For the records below, print the lines from the line with "Editeur : Moeiro" through the line with "ISBN 13 : 968-2-912702-16-6" exactly as written; include both end lines and exclude the rest.

━━━━━ MATERIALS PROVIDED ━━━━━

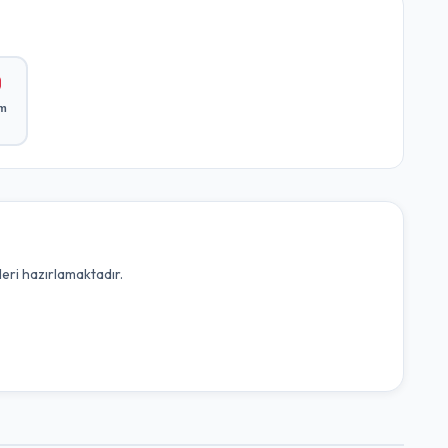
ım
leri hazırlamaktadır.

━━━━━
━━━━━ MATERIALS PROVIDED ━━━━━

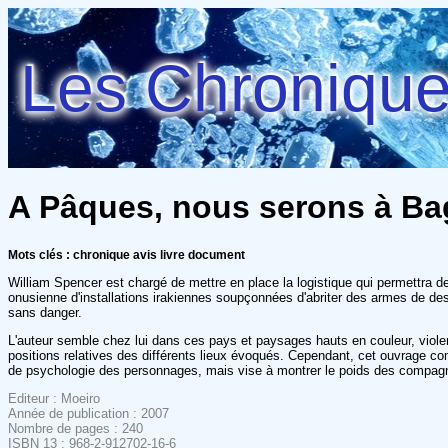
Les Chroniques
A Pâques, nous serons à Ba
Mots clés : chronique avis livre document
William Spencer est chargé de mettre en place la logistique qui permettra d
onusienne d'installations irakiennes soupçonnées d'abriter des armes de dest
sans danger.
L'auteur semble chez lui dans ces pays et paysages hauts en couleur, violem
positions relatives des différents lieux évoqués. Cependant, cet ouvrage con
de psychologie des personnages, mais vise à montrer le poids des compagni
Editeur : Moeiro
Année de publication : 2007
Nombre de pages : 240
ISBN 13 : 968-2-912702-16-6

━━━━━

EXERCISE RESULT –
Editeur : Moeiro
Année de publication : 2007
Nombre de pages : 240
ISBN 13 : 968-2-912702-16-6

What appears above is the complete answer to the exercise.